(Image source from: Dawn)
Since more and more Indians these days are getting involved in a call center scam, the United States government has issued a stern warning.
Assistant Attorney General Brian Benczkowski, while announcing the extradition of an Indian citizen from Singapore allegedly involved in a multi-million dollar racket, has warned of global action against the owners, managers and employees of overseas call centers, saying: "Our pursuit of justice for victims of their scams does not stop at the water's edge."
Hitesh Madhubhai Patel, 42, who operated the HGlobal call center in Ahmedabad, was extradited to face trial on charges relating to the scam that allegedly ripped off thousands of Americans of millions of dollars using people in call centers impersonating the United States government officials, the Justice Department said Friday.
Patel was arrested and produced on Friday in a federal court in Houston, Texas, where Magistrate Judge Peter Bray remanded him to custody, according to a court document. He is to appear in court again on Wednesday.
"This extradition once again demonstrates the (Justice) Department's unwavering commitment to disrupt and dismantle the India-based call center scam industry and to work with our foreign partners to hold accountable those who perpetrate schemes that defraud our citizens," Benczkowski said.
He added that "Patel operated a call center that allegedly preyed upon vulnerable U.S. citizens as part of a massive fraud scheme".
After Patel flew from India to Singapore, he was arrested there on September 21, 2018, at the request of the US, and Singapore Law Minister K. Shanmugam issued a warrant on March 25 to hand him over to America, the Justice Department said.
"This historic extradition should serve as notice to transnational criminal organizations of the lengths DHS (Department of Homeland Security) is willing to go to arrest those who would enrich themselves by extorting the most vulnerable in our society," said David Green, the Special Agent in charge of the Department of Homeland Security (DHS) Houston Field Office.
Patel was charged in 2016 along with 55 people, most of them of Indian descent, and five companies in the alleged massive scam.
The India-based call centers allegedly impersonated tax or immigration officials and called people in the U.S. and threatened them with arrest or deportation if they did not pay what they claimed were back taxes or fines, according to the charge sheet filed against them.
When their victims agreed to pay, the people at the call center arranged for payments to be collected in the form of store cards or wire transfers by their co-conspirators in the U.S., who cashed them often using stolen identities and laundered the money, according to the charges.

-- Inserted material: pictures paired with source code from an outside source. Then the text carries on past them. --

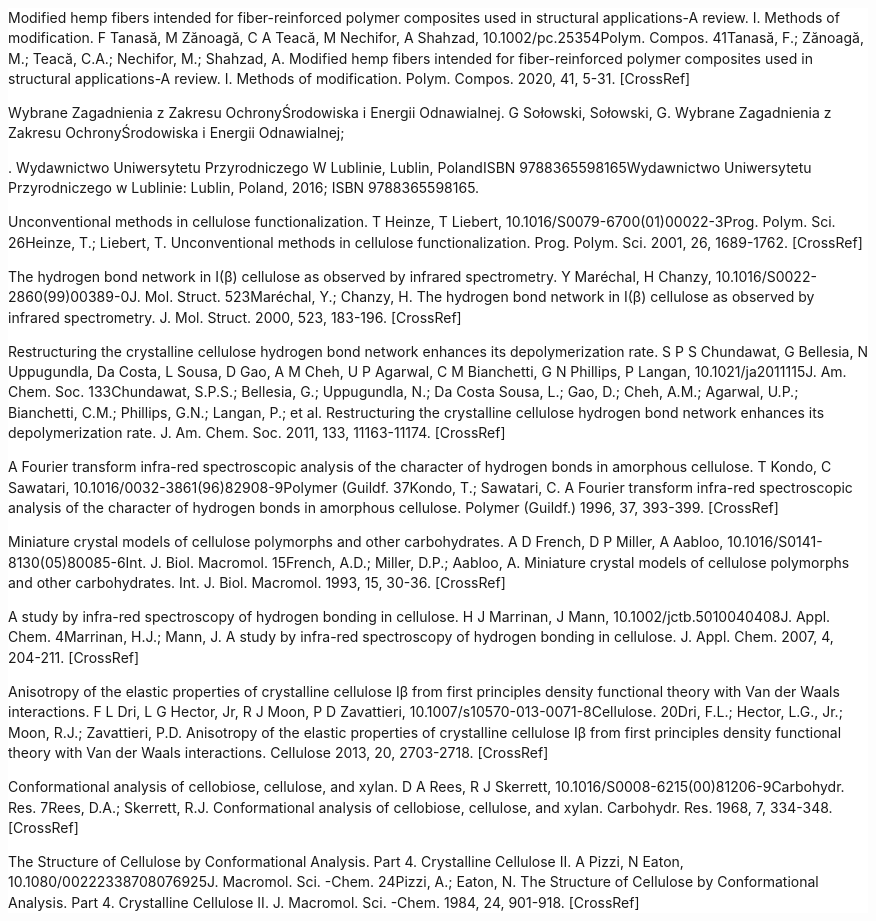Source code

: Modified hemp fibers intended for fiber-reinforced polymer composites used in structural applications-A review. I. Methods of modification. F Tanasă, M Zănoagă, C A Teacă, M Nechifor, A Shahzad, 10.1002/pc.25354Polym. Compos. 41Tanasă, F.; Zănoagă, M.; Teacă, C.A.; Nechifor, M.; Shahzad, A. Modified hemp fibers intended for fiber-reinforced polymer composites used in structural applications-A review. I. Methods of modification. Polym. Compos. 2020, 41, 5-31. [CrossRef]

Wybrane Zagadnienia z Zakresu OchronyŚrodowiska i Energii Odnawialnej. G Sołowski, Sołowski, G. Wybrane Zagadnienia z Zakresu OchronyŚrodowiska i Energii Odnawialnej;

. Wydawnictwo Uniwersytetu Przyrodniczego W Lublinie, Lublin, PolandISBN 9788365598165Wydawnictwo Uniwersytetu Przyrodniczego w Lublinie: Lublin, Poland, 2016; ISBN 9788365598165.

Unconventional methods in cellulose functionalization. T Heinze, T Liebert, 10.1016/S0079-6700(01)00022-3Prog. Polym. Sci. 26Heinze, T.; Liebert, T. Unconventional methods in cellulose functionalization. Prog. Polym. Sci. 2001, 26, 1689-1762. [CrossRef]

The hydrogen bond network in I(β) cellulose as observed by infrared spectrometry. Y Maréchal, H Chanzy, 10.1016/S0022-2860(99)00389-0J. Mol. Struct. 523Maréchal, Y.; Chanzy, H. The hydrogen bond network in I(β) cellulose as observed by infrared spectrometry. J. Mol. Struct. 2000, 523, 183-196. [CrossRef]

Restructuring the crystalline cellulose hydrogen bond network enhances its depolymerization rate. S P S Chundawat, G Bellesia, N Uppugundla, Da Costa, L Sousa, D Gao, A M Cheh, U P Agarwal, C M Bianchetti, G N Phillips, P Langan, 10.1021/ja2011115J. Am. Chem. Soc. 133Chundawat, S.P.S.; Bellesia, G.; Uppugundla, N.; Da Costa Sousa, L.; Gao, D.; Cheh, A.M.; Agarwal, U.P.; Bianchetti, C.M.; Phillips, G.N.; Langan, P.; et al. Restructuring the crystalline cellulose hydrogen bond network enhances its depolymerization rate. J. Am. Chem. Soc. 2011, 133, 11163-11174. [CrossRef]

A Fourier transform infra-red spectroscopic analysis of the character of hydrogen bonds in amorphous cellulose. T Kondo, C Sawatari, 10.1016/0032-3861(96)82908-9Polymer (Guildf. 37Kondo, T.; Sawatari, C. A Fourier transform infra-red spectroscopic analysis of the character of hydrogen bonds in amorphous cellulose. Polymer (Guildf.) 1996, 37, 393-399. [CrossRef]

Miniature crystal models of cellulose polymorphs and other carbohydrates. A D French, D P Miller, A Aabloo, 10.1016/S0141-8130(05)80085-6Int. J. Biol. Macromol. 15French, A.D.; Miller, D.P.; Aabloo, A. Miniature crystal models of cellulose polymorphs and other carbohydrates. Int. J. Biol. Macromol. 1993, 15, 30-36. [CrossRef]

A study by infra-red spectroscopy of hydrogen bonding in cellulose. H J Marrinan, J Mann, 10.1002/jctb.5010040408J. Appl. Chem. 4Marrinan, H.J.; Mann, J. A study by infra-red spectroscopy of hydrogen bonding in cellulose. J. Appl. Chem. 2007, 4, 204-211. [CrossRef]

Anisotropy of the elastic properties of crystalline cellulose Iβ from first principles density functional theory with Van der Waals interactions. F L Dri, L G Hector, Jr, R J Moon, P D Zavattieri, 10.1007/s10570-013-0071-8Cellulose. 20Dri, F.L.; Hector, L.G., Jr.; Moon, R.J.; Zavattieri, P.D. Anisotropy of the elastic properties of crystalline cellulose Iβ from first principles density functional theory with Van der Waals interactions. Cellulose 2013, 20, 2703-2718. [CrossRef]

Conformational analysis of cellobiose, cellulose, and xylan. D A Rees, R J Skerrett, 10.1016/S0008-6215(00)81206-9Carbohydr. Res. 7Rees, D.A.; Skerrett, R.J. Conformational analysis of cellobiose, cellulose, and xylan. Carbohydr. Res. 1968, 7, 334-348. [CrossRef]

The Structure of Cellulose by Conformational Analysis. Part 4. Crystalline Cellulose II. A Pizzi, N Eaton, 10.1080/00222338708076925J. Macromol. Sci. -Chem. 24Pizzi, A.; Eaton, N. The Structure of Cellulose by Conformational Analysis. Part 4. Crystalline Cellulose II. J. Macromol. Sci. -Chem. 1984, 24, 901-918. [CrossRef]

In other instances, they offered people fake loans and collected fees for the lending that never materialized.
Since 2013, the tax official impersonation scam "has been on a relentless path, claiming more than 15,000 victims who have collectively suffered over $75 million in losses", said Treasury Inspector General J. Russell George.
Federal agencies have identified 140 scammers, including Patel, "who have preyed upon taxpayers", he added.
The fraud calls originating from India that are received by millions of Americans are hurting the country's reputation as a hub for back office, tech support and call center operations.
In recent weeks, at least three persons of Indian descent have been sentenced to prison terms in cases of tax official impersonation.
A federal court in Florida sentence an Indian on Thursday to eight and a half years in prison and last month another person of Indian origin to eight years and nine months.
In a separate case, an Indian national was sentenced to 16 months in prison by a federal judge in Atlanta earlier this month.